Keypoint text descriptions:
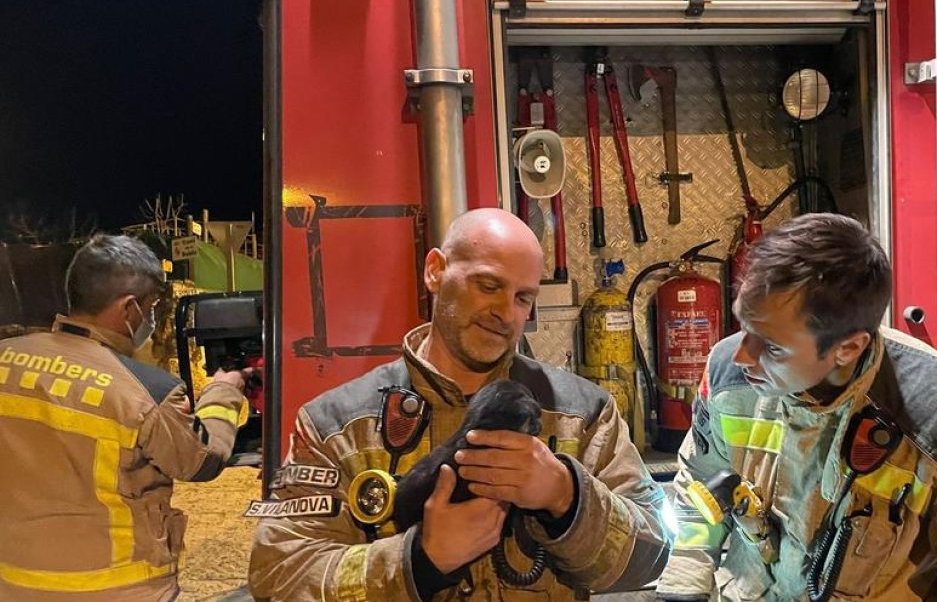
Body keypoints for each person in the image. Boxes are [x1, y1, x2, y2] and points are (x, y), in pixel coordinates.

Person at [249, 208, 669, 601]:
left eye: (523, 298)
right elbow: (279, 574)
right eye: (488, 286)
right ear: (435, 271)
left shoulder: (583, 414)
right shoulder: (335, 425)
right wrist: (417, 560)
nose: (505, 312)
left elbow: (653, 556)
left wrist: (566, 495)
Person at [655, 214, 937, 601]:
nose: (742, 355)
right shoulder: (729, 374)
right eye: (744, 326)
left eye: (772, 347)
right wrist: (685, 582)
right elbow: (701, 485)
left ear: (848, 348)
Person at [0, 234, 251, 601]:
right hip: (119, 590)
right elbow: (202, 460)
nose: (150, 318)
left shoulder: (6, 356)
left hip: (14, 583)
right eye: (150, 308)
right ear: (130, 309)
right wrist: (224, 390)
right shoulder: (145, 389)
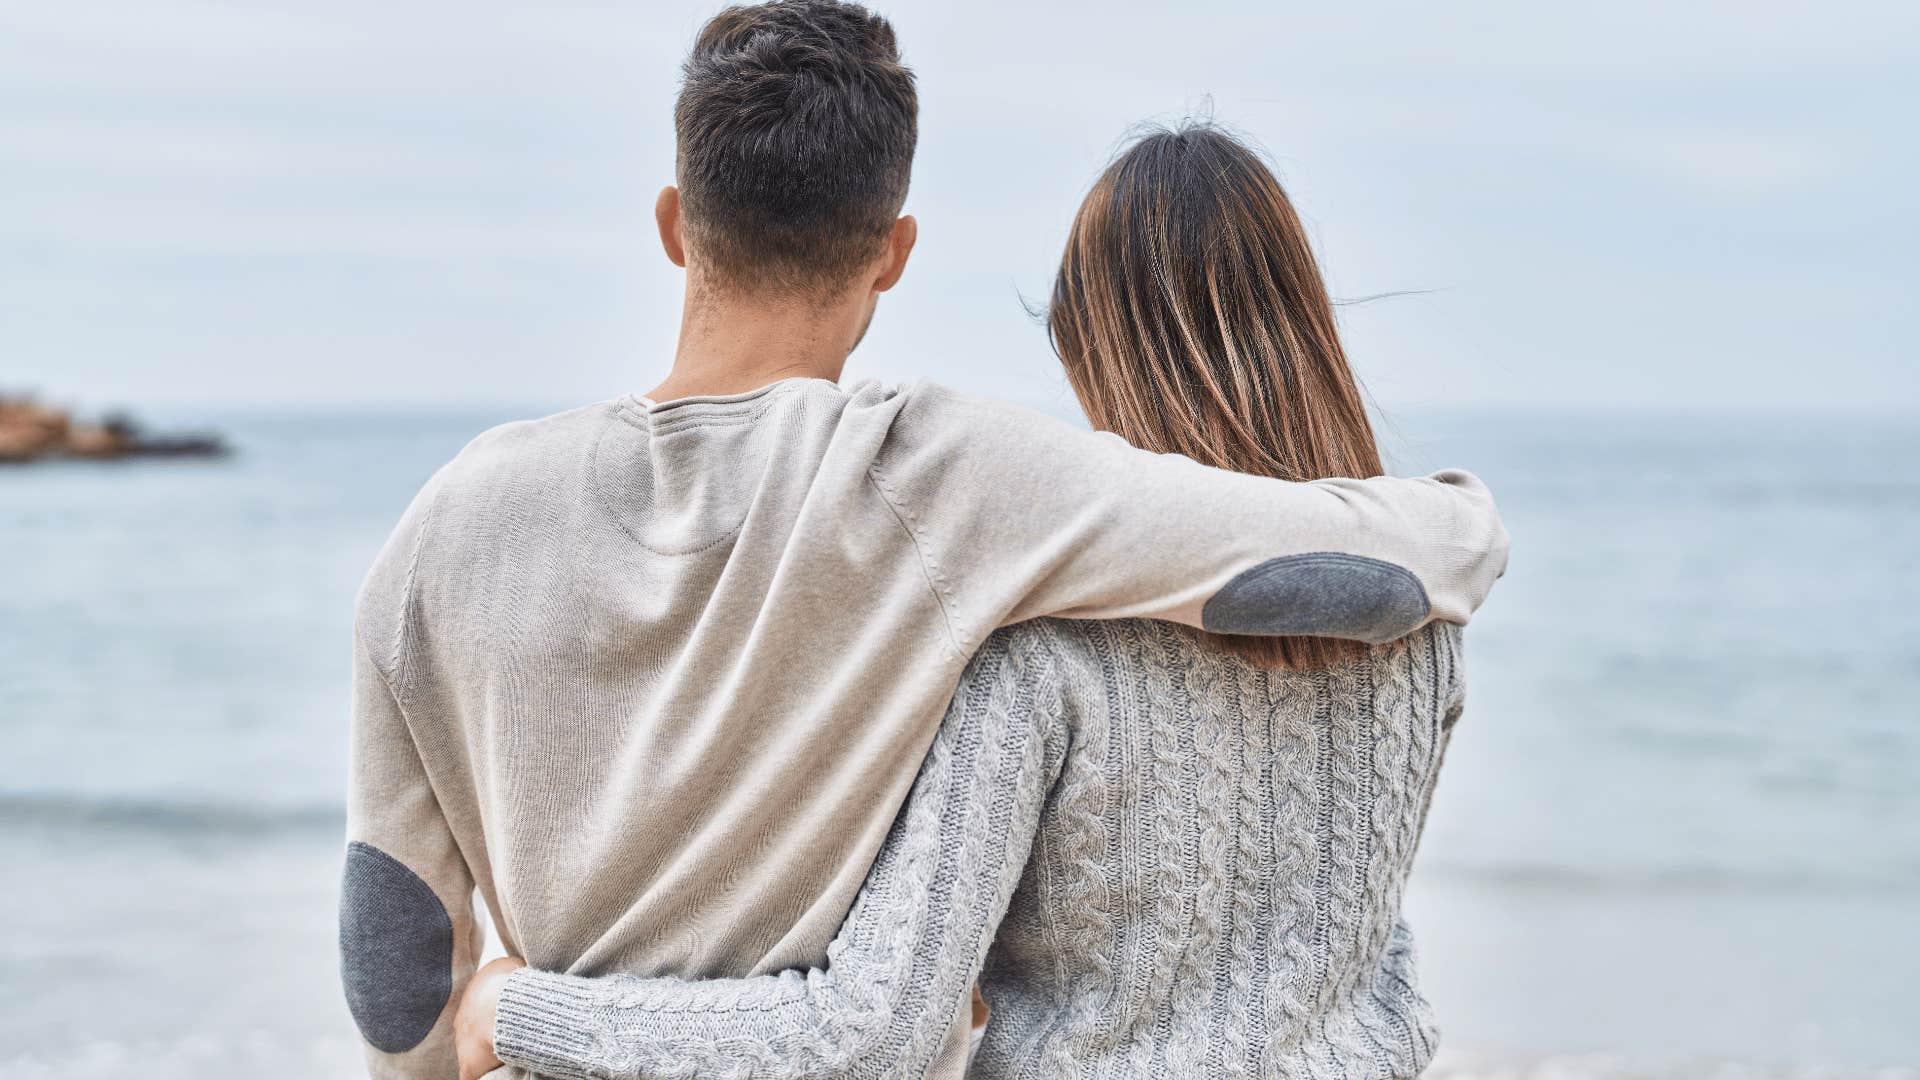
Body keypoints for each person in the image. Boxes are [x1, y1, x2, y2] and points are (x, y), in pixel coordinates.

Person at [338, 3, 1509, 1077]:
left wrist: (487, 1031)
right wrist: (1462, 523)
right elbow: (1320, 562)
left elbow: (394, 963)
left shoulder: (451, 522)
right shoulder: (949, 479)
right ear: (893, 252)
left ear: (674, 225)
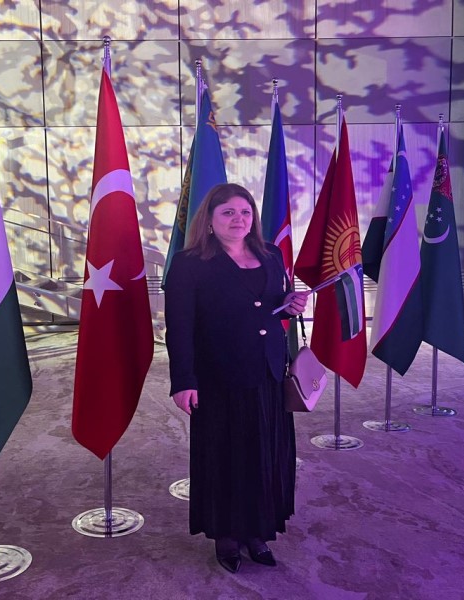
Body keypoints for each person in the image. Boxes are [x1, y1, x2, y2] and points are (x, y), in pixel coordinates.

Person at [164, 183, 309, 574]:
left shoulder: (271, 254)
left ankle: (257, 531)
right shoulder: (189, 263)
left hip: (267, 373)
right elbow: (179, 327)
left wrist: (290, 306)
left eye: (245, 212)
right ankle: (226, 536)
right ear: (209, 220)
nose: (238, 219)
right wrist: (183, 380)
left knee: (264, 453)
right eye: (228, 212)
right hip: (218, 376)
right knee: (225, 455)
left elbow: (268, 309)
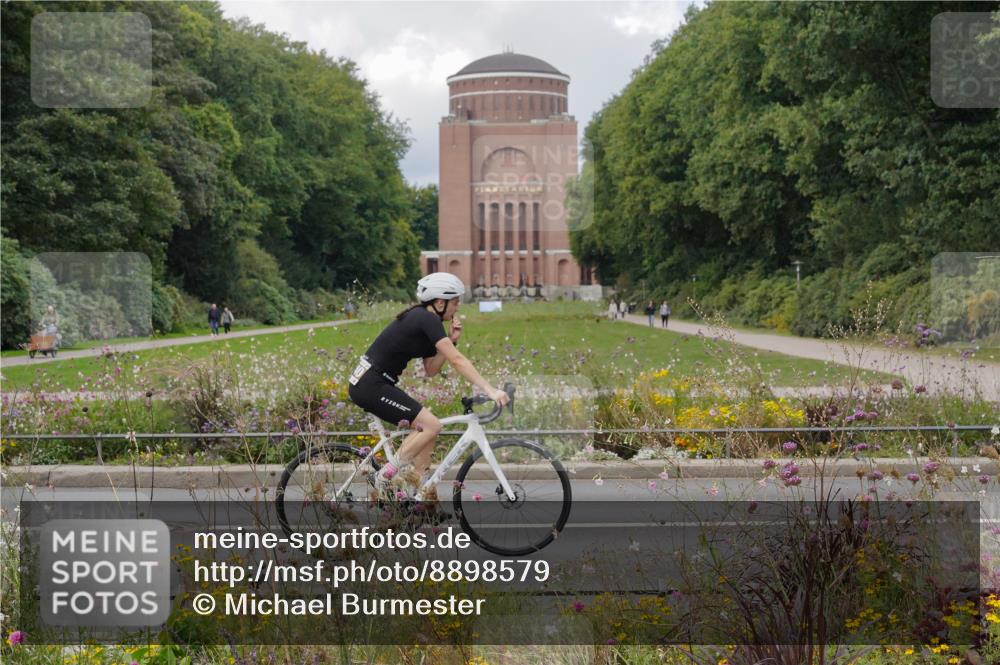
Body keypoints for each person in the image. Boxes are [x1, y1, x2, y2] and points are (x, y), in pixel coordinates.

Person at [347, 272, 510, 500]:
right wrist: (490, 390)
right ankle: (384, 476)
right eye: (455, 302)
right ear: (440, 302)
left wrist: (451, 340)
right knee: (430, 425)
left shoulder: (427, 322)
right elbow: (457, 360)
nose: (457, 308)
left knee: (428, 431)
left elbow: (431, 369)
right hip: (371, 384)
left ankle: (418, 497)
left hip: (374, 382)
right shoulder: (425, 319)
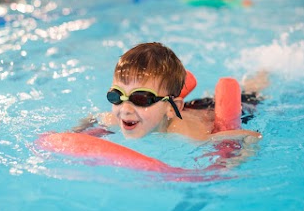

→ Required action:
Gather each line of the records holding the string "wrist".

→ Task answer:
right wrist: (417, 560)
left wrist: (566, 495)
right wrist: (685, 582)
right wrist: (224, 390)
left wrist: (487, 1031)
right wrist: (1462, 523)
left wrist: (290, 306)
right wrist: (183, 380)
right wrist: (490, 390)
left wrist: (451, 340)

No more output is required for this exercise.